Counter-extremism analysts have seen such blindness from the Charity Commission before. In 2013, the Charity Commission reported on the offices of an unnamed charity:
"We visited the charity's premises and saw images of the leader of the group that is a proscribed terrorist organisation were displayed on the walls of the charity's offices. We also identified that the charity had organised marches at which supporters of the proscribed organisation were present."
Was this charity, evidently dedicated to the support of a banned terrorist organisation, shut down? No. Instead, the Charity Commission decided to "instruct the trustees to develop and implement robust controls to manage the charity's activities and the use of its premises."
Also in 2013, the Charity Commission opened an investigation into International Islamic Link, a taxpayer-funded Shi'ite charity that previously described itself as "the office of ... Ayatullah Nasir Makarem Shirazi." Aytollah Shirazi is one of the Iranian's regime most hardline clerics. He is known for issuing a fatwa for the murder of Iranian pro-democracy activist Roozbeh Farahanipour. He is also known for his unwavering commitment to Holocaust denial and his support for killing adulterers and homosexuals.

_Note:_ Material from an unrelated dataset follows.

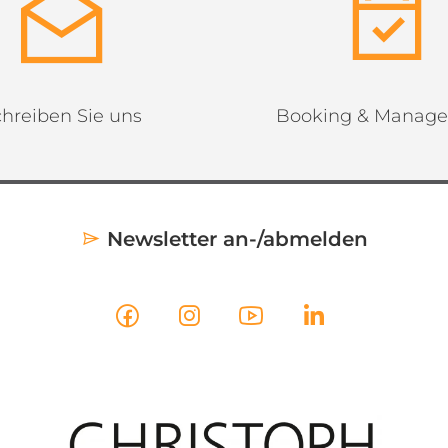
hreiben Sie uns
Booking & Manag
Newsletter an-/abmelden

Once the Charity Commission opened an investigation into International Islamic Link, the organisation told the Charity Commission that they had no link with this Iranian cleric. Nevertheless, the Charity Commission, despite clear evidence to the contrary, declared that they were "satisfied" with the charity's response.
The Charity Commission treats the claims made by trustees of extremist charities as irrevocable truth, and responds to evidence of extremism merely by urging more stringent bureaucratic oversight.
In 2014, Gatestone Institute published information about the Islamic Network. This extremist group's website advocated the murder of apostates, encouraged Muslims to hate non-Muslims and claimed "The Jews scheme and crave after possessing the Muslim lands, as well as the lands of others." After investigating the charity, the Charity Commission decided to give the Islamic Network booklets titled, "How to manage risks in your charity."
The recent Charity Commission whitewash into the iERA is just one more example of a weak, ineffective charity regulator. Extremist charities are not private institutions: charitable status affords extraordinary legal and financial benefits, including the opportunity for radical Islamist organisations to claim government subsidies through a "tax-back" scheme named Gift Aid. Although the iERA's accounts do not mention the amount if receives from the Gift Aid program, the group encourages donors to "consent yes to gift aid."
If a private organisation wishes to promote non-violent, bigoted Islamist ideology, then a free society should allow them to do so. But no government should allow extremist networks to exploit charitable status. Shut these charities down, and ban those Islamist activists from ever again becoming trustees of a charitable organisation.